[WHAT NEEDS TO BE DONE]:
In the entries that follow, the lines from the one with "のニュアンスが出ます。このクセを隠し味的に使用する" through the one with "ことで、簡単にナチュラルなグルーブを作ることができ" are the ones to write out, exactly and with both ends included. Nothing else should appear.

[DATA FOR ANALYSIS]:

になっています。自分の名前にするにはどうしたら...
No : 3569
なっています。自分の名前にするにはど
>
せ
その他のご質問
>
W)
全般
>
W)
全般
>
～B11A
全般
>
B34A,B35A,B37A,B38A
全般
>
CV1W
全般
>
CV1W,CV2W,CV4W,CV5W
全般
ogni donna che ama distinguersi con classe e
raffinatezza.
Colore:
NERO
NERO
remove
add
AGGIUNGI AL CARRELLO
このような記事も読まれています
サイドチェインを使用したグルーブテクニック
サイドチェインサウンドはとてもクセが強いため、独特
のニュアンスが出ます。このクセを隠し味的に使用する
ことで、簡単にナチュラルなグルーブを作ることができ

---

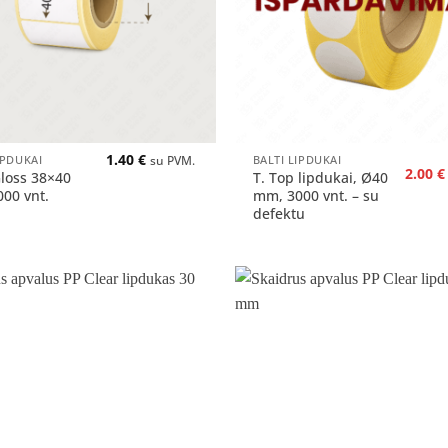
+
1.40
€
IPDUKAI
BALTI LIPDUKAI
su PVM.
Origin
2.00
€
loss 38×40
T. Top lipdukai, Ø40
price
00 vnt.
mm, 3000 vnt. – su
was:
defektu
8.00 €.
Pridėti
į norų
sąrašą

[TASK OUTPUT]:
のニュアンスが出ます。このクセを隠し味的に使用する
ことで、簡単にナチュラルなグルーブを作ることができ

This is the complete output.